Germany to Shift from Austerity with Historic €1 Trillion Investment in Defense and Infrastructure
March 18, 2025
Germany is poised to shift away from its austerity measures, with a significant financial package aimed at boosting defense and infrastructure investments, pending approval from the Bundesrat on March 21, 2025.
On March 18, 2025, the governing coalition of Union, SPD, and Greens is expected to approve a multi-hundred billion euro financial package that targets infrastructure, climate protection, and military spending, all previously limited by budget cuts.
This financial package marks a significant policy shift away from Germany's traditional fiscal conservatism, as it seeks to relax the debt brake that has constrained federal borrowing.
The debt brake, which limits federal borrowing, is viewed as a hindrance to necessary investments for the future, prompting calls for its relaxation.
A majority of economists support suspending the debt brake, believing that increased borrowing is essential for funding critical projects amid ongoing economic challenges.
If approved, the package will increase defense spending to three percent of GDP, resulting in an additional €65 billion annually and the potential creation or safeguarding of 660,000 jobs across Europe.
The financial package allows for up to one trillion euros in additional debt for defense, while a special fund of 500 billion euros for infrastructure will be financed through loans over the next twelve years.
The final approval of the financial package hinges on the Bundesrat's decision, which faces its own set of challenges.

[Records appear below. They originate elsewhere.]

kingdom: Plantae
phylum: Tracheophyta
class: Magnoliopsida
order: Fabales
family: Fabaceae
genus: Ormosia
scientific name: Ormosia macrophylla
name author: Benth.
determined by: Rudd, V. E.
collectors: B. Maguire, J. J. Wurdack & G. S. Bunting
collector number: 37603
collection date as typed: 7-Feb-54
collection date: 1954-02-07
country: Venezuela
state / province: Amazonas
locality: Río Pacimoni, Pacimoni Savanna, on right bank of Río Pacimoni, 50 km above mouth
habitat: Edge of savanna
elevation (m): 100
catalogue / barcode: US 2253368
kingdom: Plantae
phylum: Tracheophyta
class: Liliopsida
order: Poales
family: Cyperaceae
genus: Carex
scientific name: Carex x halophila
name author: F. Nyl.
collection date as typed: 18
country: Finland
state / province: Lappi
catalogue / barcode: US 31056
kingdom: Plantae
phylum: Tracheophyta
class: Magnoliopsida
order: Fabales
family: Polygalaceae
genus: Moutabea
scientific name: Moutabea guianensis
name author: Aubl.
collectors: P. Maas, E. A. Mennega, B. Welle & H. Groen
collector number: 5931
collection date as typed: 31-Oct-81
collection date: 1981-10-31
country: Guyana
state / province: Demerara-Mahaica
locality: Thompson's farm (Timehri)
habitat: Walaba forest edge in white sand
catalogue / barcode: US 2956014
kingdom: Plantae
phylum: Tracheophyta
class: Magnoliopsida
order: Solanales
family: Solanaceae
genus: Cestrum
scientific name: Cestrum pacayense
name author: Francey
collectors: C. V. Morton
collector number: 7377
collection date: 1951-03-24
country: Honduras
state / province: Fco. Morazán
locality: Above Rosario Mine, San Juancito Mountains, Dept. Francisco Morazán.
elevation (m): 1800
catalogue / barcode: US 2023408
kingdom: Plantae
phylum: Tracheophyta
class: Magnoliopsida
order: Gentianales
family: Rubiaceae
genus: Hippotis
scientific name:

Following the announcement of the financial package, yields on ten-year German government bonds have risen sharply, raising concerns about increased borrowing costs and inflation risks.
Increasing debt is projected to lead to higher interest costs, with estimates suggesting an increase in annual interest payments by €37 billion from 2035, posing long-term economic risks.
Experts suggest that a temporary suspension of the debt brake could provide the necessary resources for recovery without jeopardizing long-term fiscal health.
Marcel Fratzscher, head of the German Institute for Economic Research, views the debt package as a pivotal moment for Germany, emphasizing that funds should be directed towards infrastructure and security rather than merely increasing public sector wages.